The Secrets We Kept

Lara Prescott


Rated: 3.78 of 5 stars
3.78 ·
[?] · 18 ratings · Published: 17 Sep 2019

The Secrets We Kept by Lara Prescott
It’s the dawn of the Cold War, and words have been weaponized.
In Moscow, Olga Ivinskaya is arrested. She is the muse of Boris Pasternak, the Soviet Union’s most famous living writer. The State is aware that Pasternak is working on a novel, titled Doctor Zhivago, that criticizes the October Revolution, and seeking to acquire intel and pressure the author, sends his lover to the Gulag.
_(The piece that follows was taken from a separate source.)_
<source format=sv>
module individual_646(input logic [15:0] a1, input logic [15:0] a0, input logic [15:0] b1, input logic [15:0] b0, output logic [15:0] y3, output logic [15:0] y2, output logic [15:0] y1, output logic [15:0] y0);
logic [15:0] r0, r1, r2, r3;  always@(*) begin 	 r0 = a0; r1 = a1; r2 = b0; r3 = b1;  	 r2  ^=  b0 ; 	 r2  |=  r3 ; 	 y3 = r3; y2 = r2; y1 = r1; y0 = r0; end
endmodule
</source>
Meanwhile, in Washington, the newly formed CIA has begun smuggling books banned by the USSR back into the Motherland; to show Soviet citizens how their government is keeping great literature from them, and how true freedom can only thrive within a democracy.
After three years in the labor camps, Olga is reunited with Boris. He finishes the novel, only to see it banned by the State. As the couple battles increasing persecution by their government, the CIA establishes a mission to acquire the manuscript, covertly print it, and smuggle it back behind the Iron Curtain.
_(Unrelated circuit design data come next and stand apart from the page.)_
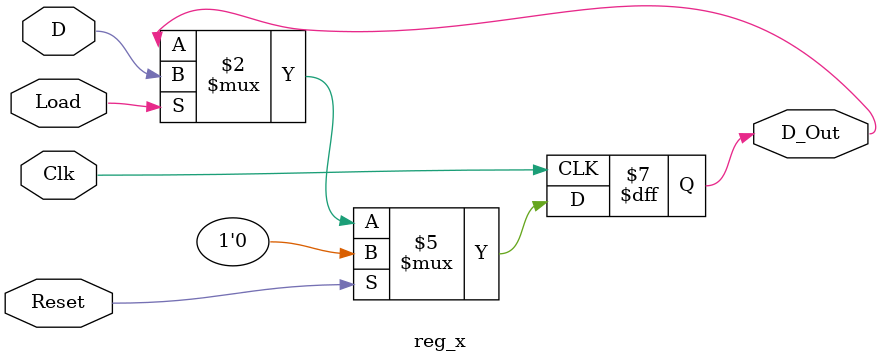
<source format=sv>


module reg_x(
	input  logic 		  Clk, 
	input  logic 		  Reset, 
	input  logic 		  Load, 
	input  logic          D,

	output logic     	  D_Out
    );
	always_ff @(posedge Clk)
	begin
	 	 if (Reset) //notice, this is a sycnrhonous reset, which is recommended on the FPGA
			D_Out <= 1'b0;
		 else if (Load)
			D_Out <= D;
    end
endmodule

</source>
The Agency enlists former OSS agent Sally Forrester to vet and mentor a new member of their typing pool, Irina Drozdova, in the art of carrying and delivering intelligence, so that she may slip Doctor Zhivago to Soviet citizens during an upcoming World’s Fair.
The story unfolds around the Soviet State’s persecution of Boris and Olga, the growing relationship between Sally and Irina, and the CIA’s clandestine Zhivago mission. And it follows Pasternak’s masterpiece as it travels around the world. This is an intricate and timely story of political and social persecution and the war of words between the US and the USSR.
It explores themes of sexism, sexuality, secrecy, and how people change over time.